I need some help here; I'm trying to make a few Regex
expressions in order to catch the word int
, any mathematical operations, any digits and =
signs in my code, while ignoring all the rest. The words which will be ignored will be set to false, while others true as shown in the code below.
This will be used to Tokenize the above mentioned keywords in order to implement a Lexer which can detect integer overflows. I need this done exclusively with Regex
.
I've already successfuly captured the word int
, mathematical operations and digits, but my Regex
can't seem to recognize any random words; such as variable names (number1, number2, etc) and any other words inside the language, such as if statements, round braces, curly brackets, etc...
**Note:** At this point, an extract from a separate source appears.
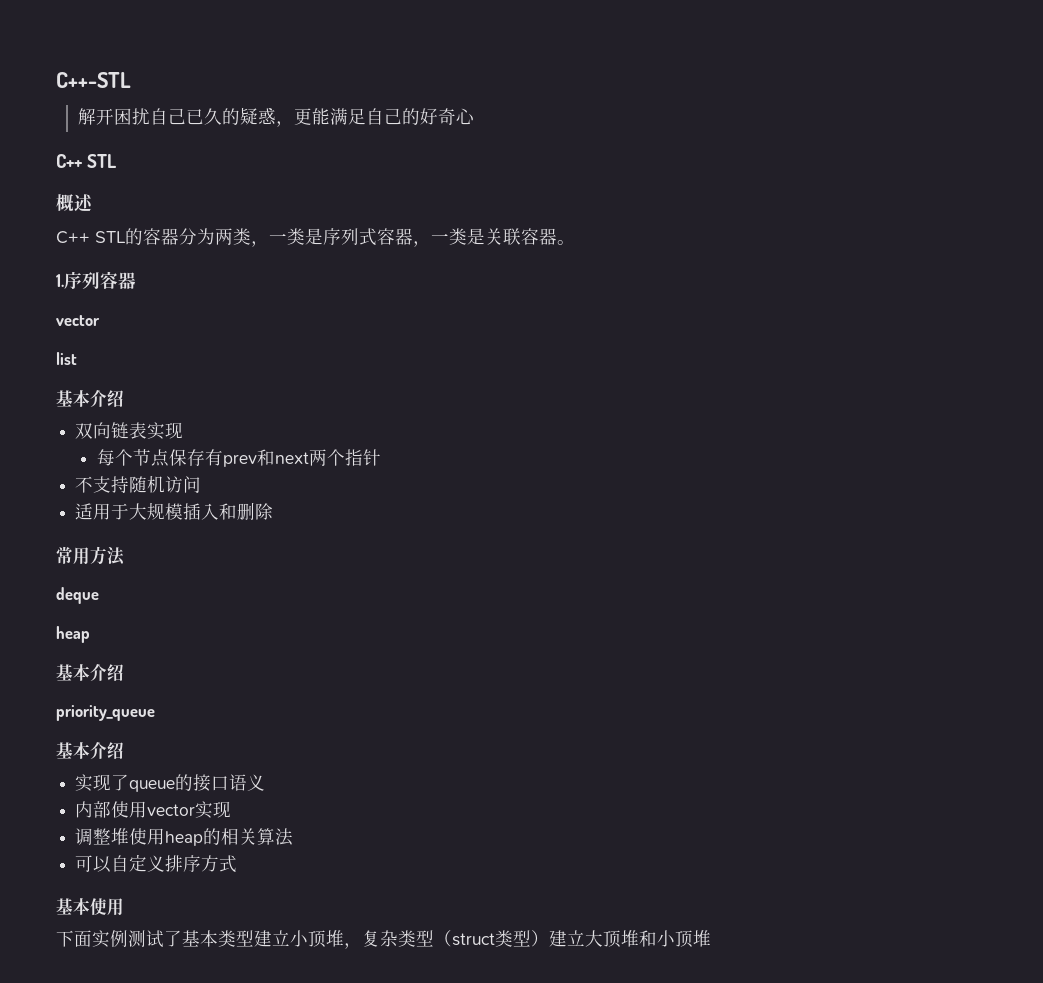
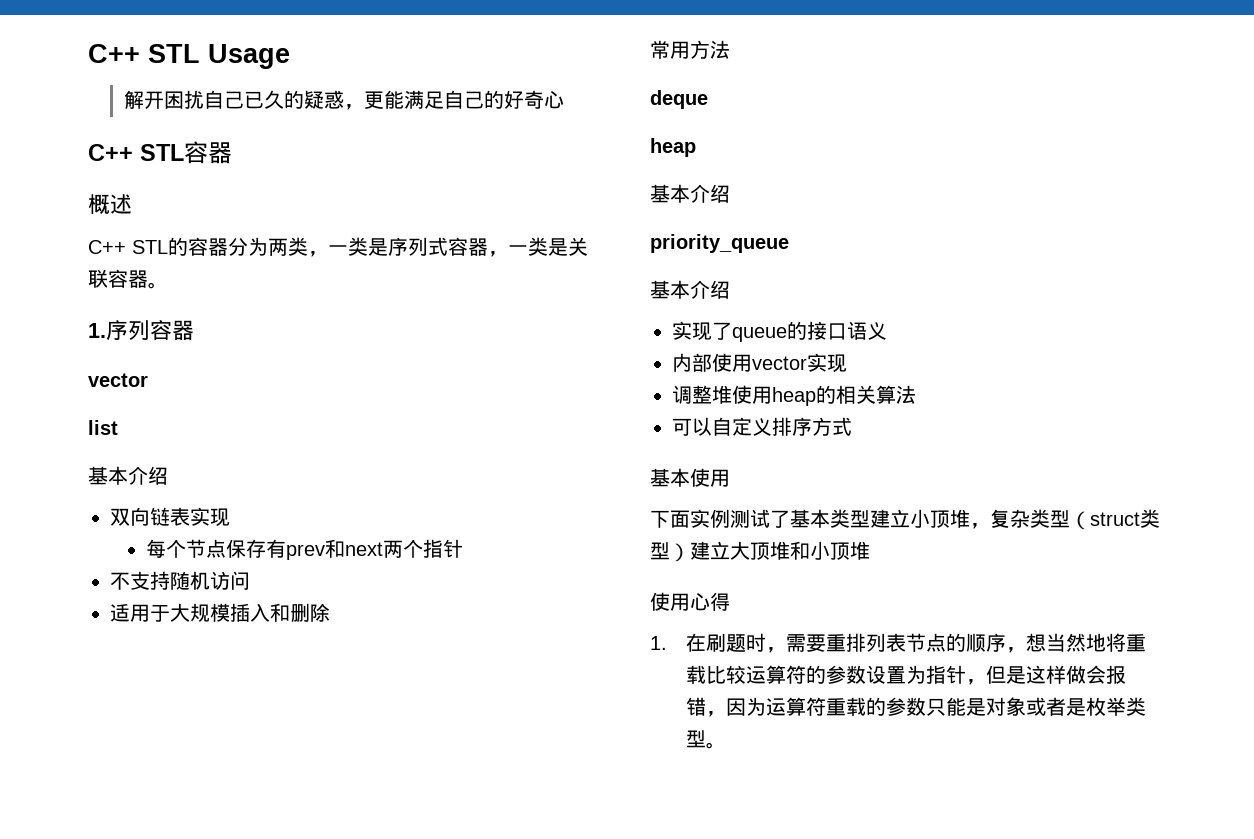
[56,72,131,88] C++-STL -> [88,44,290,69] C++ STL Usage
(117, 161) none -> [184,141,232,164] 容器
(711, 938) none -> [650,592,730,611] [650,633,1147,653] [686,665,1127,685] [686,697,1147,717] [686,730,727,749] // 使用心得 // 1.在刷题时，需要重排列表节点的顺序，想当然地将重载比较运算符的参数设置为指针，但是这样做会报错，因为运算符重载的参数只能是对象或者是枚举类型。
lexer.AddDefinition(new TokenDefinition(
"(operator)",
new Regex(@"\*|\/|\+|\-"),
false));
lexer.AddDefinition(new TokenDefinition(
"(literal)",
new Regex(@"\d+"),
false));
lexer.AddDefinition(new TokenDefinition(
"(Random Word)",
new Regex(@"(?=.*[A-Z])(?=.*[a-z])"),
false));
lexer.AddDefinition(new TokenDefinition(
"(integer)",
new Regex(@"\bint\b"),
false));
lexer.AddDefinition(new TokenDefinition(
"(white-space)",
new Regex(@"\s+"),
true));
// This is not working. Random words such as variable names are not being captured by this.
lexer.AddDefinition(new TokenDefinition(
"(random-word)",
new Regex(@"\b(?=.*[A-Z])(?=.*[a-z])\b"),
true));
// What about the brackets? How can I implement a Regex to capture brackets?
This seems to be so simple but I can't get it done. Please share your views, any opinions are welcome.